** Opening DATASET EXTRACT block **
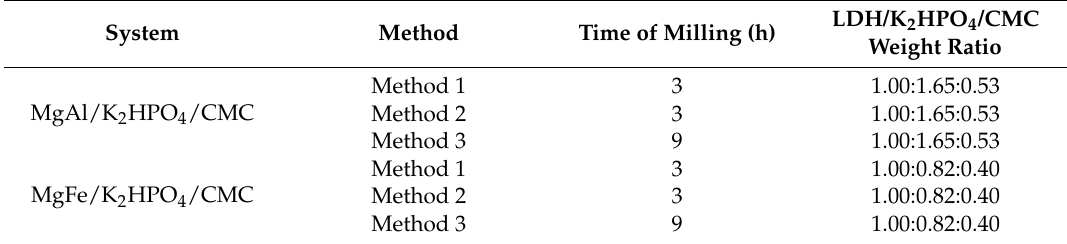
Table 1. Description of the three methods used to incorporate carboxymethylcellulose (CMC) into the systems’ layered double hydroxides (LDH) matrices calcined at 200 ◦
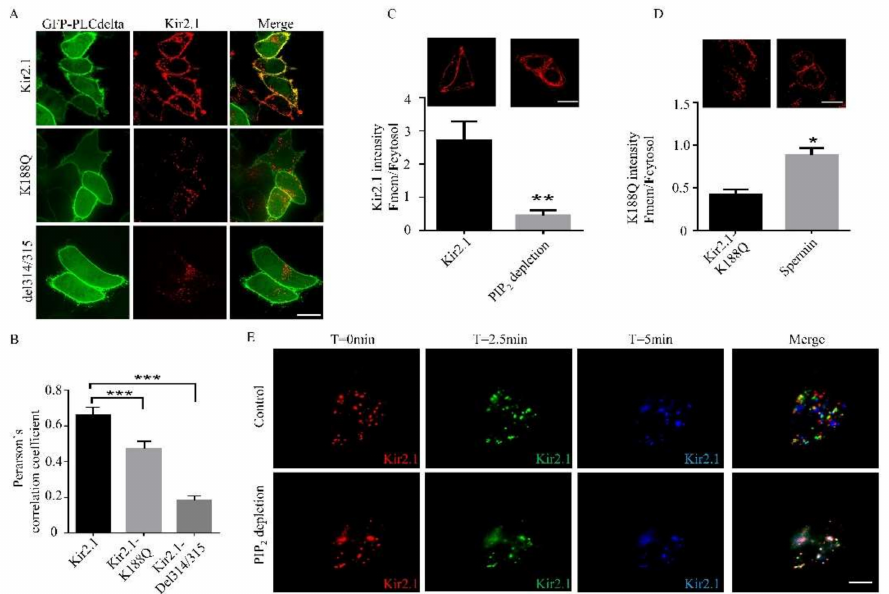
Figure 4. PIP 2 facilitates Kir2.1 cell surface expression and Kir2.1 movement at the cell membrane. ( A ) Localization and distribution of PIP 2 and Kir2.1 channels on the cell membrane. Hela cells were transfected with GFP-PLCdelta-PH and mCherry-fused Kir2.1 channels. PIP 2 was traced by PLC delta fused with GFP. Scale bar: 10 µ m. ( B ) Quantification of PIP 2 -Kir channel co-localization by Pearson’s correlation coe ffi cient. For n = 18–24 cells pooled across three independent experiments. *** p < 0.001. ( C ) Kir2.1 distribution in Hela cells before and after PIP 2 depletion. Hela cells were transfected with mCherry-fused Kir2.1. Scale bar: 25 µ m. The quantification is shown below. n = 25–33 cells pooled across three independent experiments. ** p < 0.01. ( D ) Kir2.1-K188Q fused mCherry distribution in Kir2.1-K188Q. Spermin is a Kir2.1-PIP 2 binding enhancer. Scale bar: 25 µ m. The quantification is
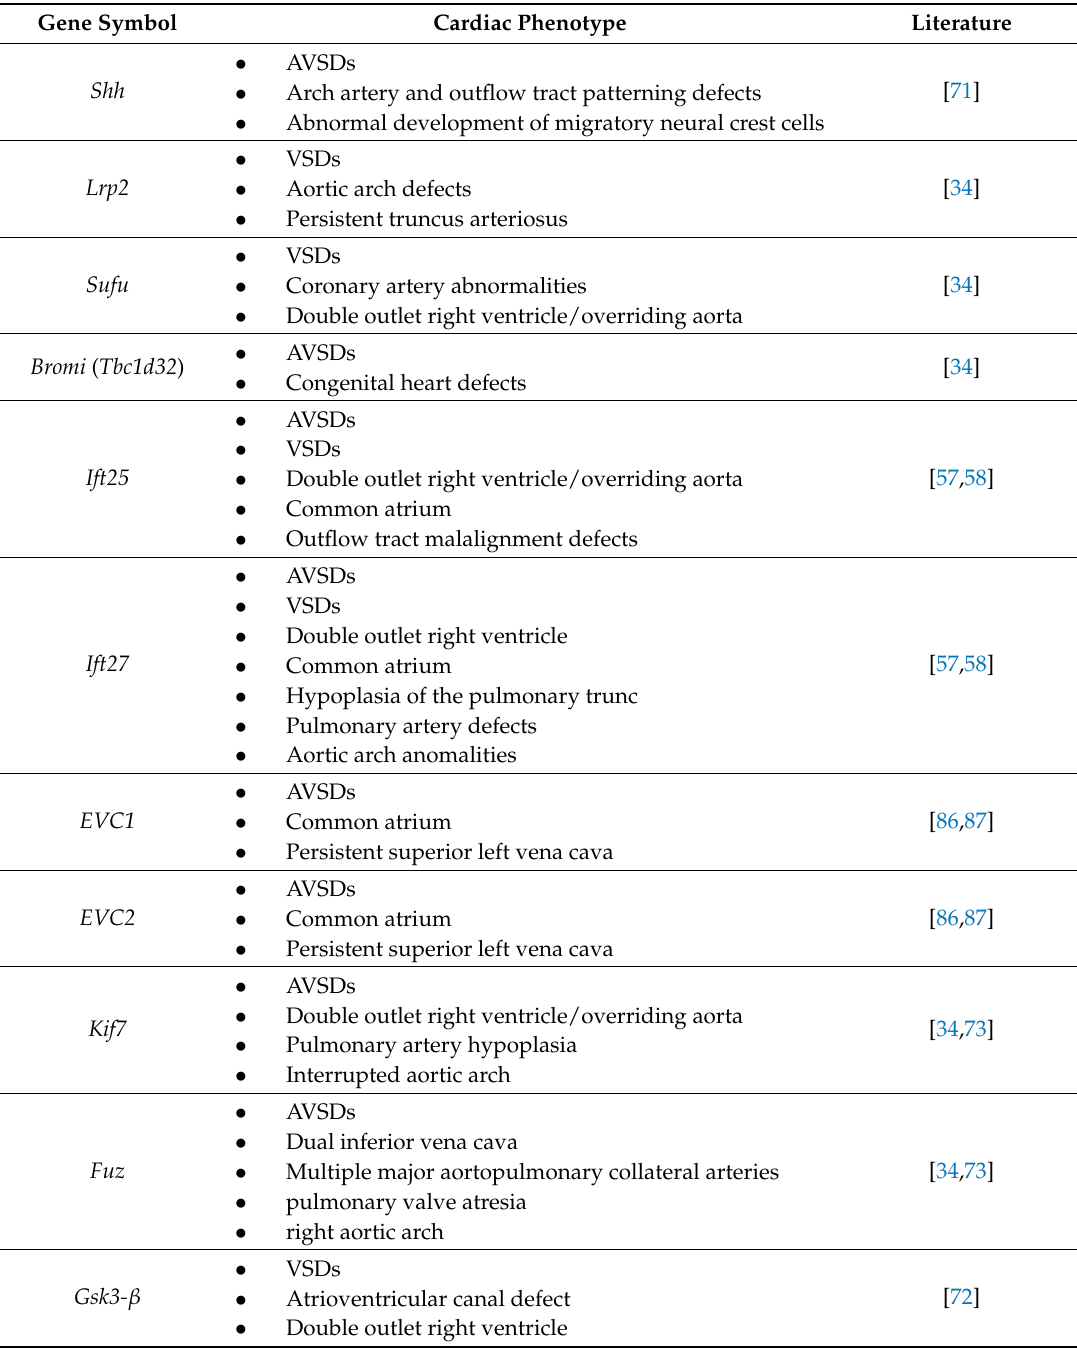
Table 1. Heart phenotypes of humans and mice mutant for genes encoding Hedgehog signalling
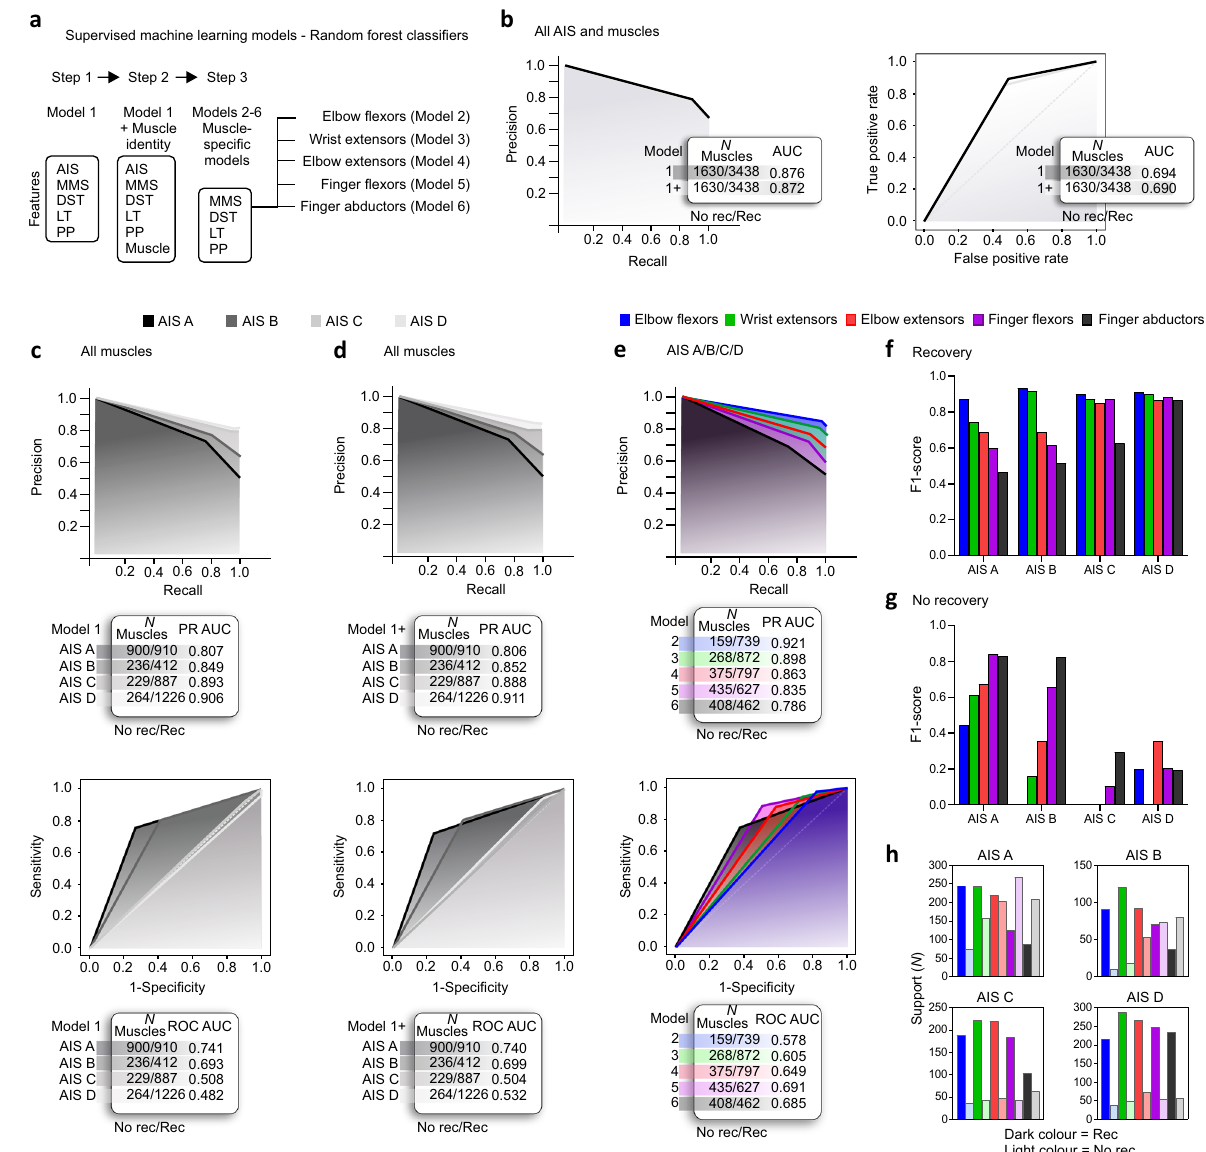
Fig. 5 | Prediction ofstrength recovery aftercervicalSCI: the role ofadditional muscle-speci fi cfeatures. Thepredictionofstrengthrecoverydisplaysaproximal- to-distal gradient in individuals with a sensorimotor complete lesion, where the strength recovery of distal hand muscles is hard to predict. a Supervised machine learning models: a three steps approach is utilized to understand the predictive factors for segmental strength recovery after cervical SCI. b We corroborate the importanceofAISandMMSinpredictingrecoveryafterSCIwithaPRAUCof ≈ 0.87 and ROC AUC ≈ 0.69 (see Supplementary Table 3 for feature importance in each model). c AIS-speci fi c models indicate it is harder to predict strength recovery in AIS A/B, compared to AIS C/D. d The addition of muscle identity as a feature does not increase the prediction performance of the AIS-speci fi c models. e Muscle- speci fi c modelsindicate a proximalto distalgradient, wherethe strength recovery of distal hand muscles is harder to predict compared to the proximal muscles. f In individuals classi fi ed as AIS A, the prediction of strength recovery displays a good performance for elbow fl exors, a moderate performance is evident for wrist and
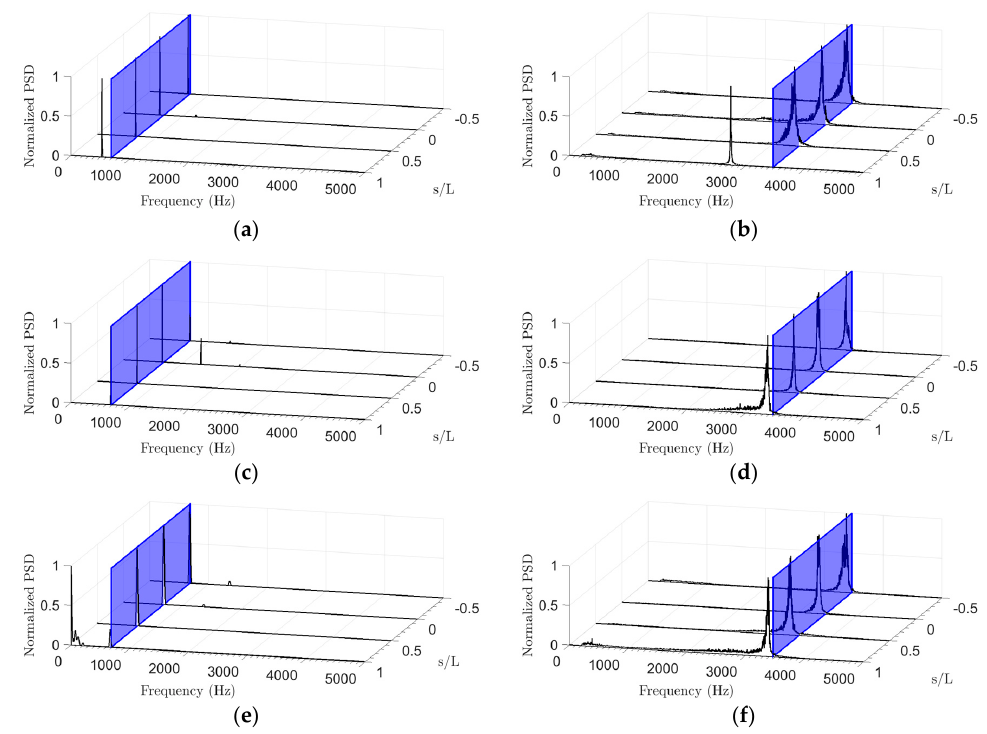
Figure 6. Normalized power spectral densities (PSD) measured at two Reynolds number values ( 𝑅𝑒 = 75: ( a , c , e ); 𝑅𝑒 = 285: ( b , d , f )) and three inclination angles (90°: ( a , b ); 45°: ( c , d ), 15°: ( e , f )). ( Re = 75: ( a , c , e ); Re = 285: ( b , d , f )) and three inclination angles (90 ◦ : ( a , b ); 45 ◦ : ( c , d ), 15 ◦ : ( e , f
** Closing DATASET EXTRACT block **
> _EXERCISE OBJECTIVE_:
Begin with the line that contains "Table 1. Heart" and copy every line through the end of the listing, exactly as written, both ends included. Pictures are not part of the copy.

> _ANSWER TO THIS PROBLEM_:
Table 1. Heart phenotypes of humans and mice mutant for genes encoding Hedgehog signalling
Fig. 5 | Prediction ofstrength recovery aftercervicalSCI: the role ofadditional muscle-speci fi cfeatures. Thepredictionofstrengthrecoverydisplaysaproximal- to-distal gradient in individuals with a sensorimotor complete lesion, where the strength recovery of distal hand muscles is hard to predict. a Supervised machine learning models: a three steps approach is utilized to understand the predictive factors for segmental strength recovery after cervical SCI. b We corroborate the importanceofAISandMMSinpredictingrecoveryafterSCIwithaPRAUCof ≈ 0.87 and ROC AUC ≈ 0.69 (see Supplementary Table 3 for feature importance in each model). c AIS-speci fi c models indicate it is harder to predict strength recovery in AIS A/B, compared to AIS C/D. d The addition of muscle identity as a feature does not increase the prediction performance of the AIS-speci fi c models. e Muscle- speci fi c modelsindicate a proximalto distalgradient, wherethe strength recovery of distal hand muscles is harder to predict compared to the proximal muscles. f In individuals classi fi ed as AIS A, the prediction of strength recovery displays a good performance for elbow fl exors, a moderate performance is evident for wrist and
Figure 6. Normalized power spectral densities (PSD) measured at two Reynolds number values ( 𝑅𝑒 = 75: ( a , c , e ); 𝑅𝑒 = 285: ( b , d , f )) and three inclination angles (90°: ( a , b ); 45°: ( c , d ), 15°: ( e , f )). ( Re = 75: ( a , c , e ); Re = 285: ( b , d , f )) and three inclination angles (90 ◦ : ( a , b ); 45 ◦ : ( c , d ), 15 ◦ : ( e , f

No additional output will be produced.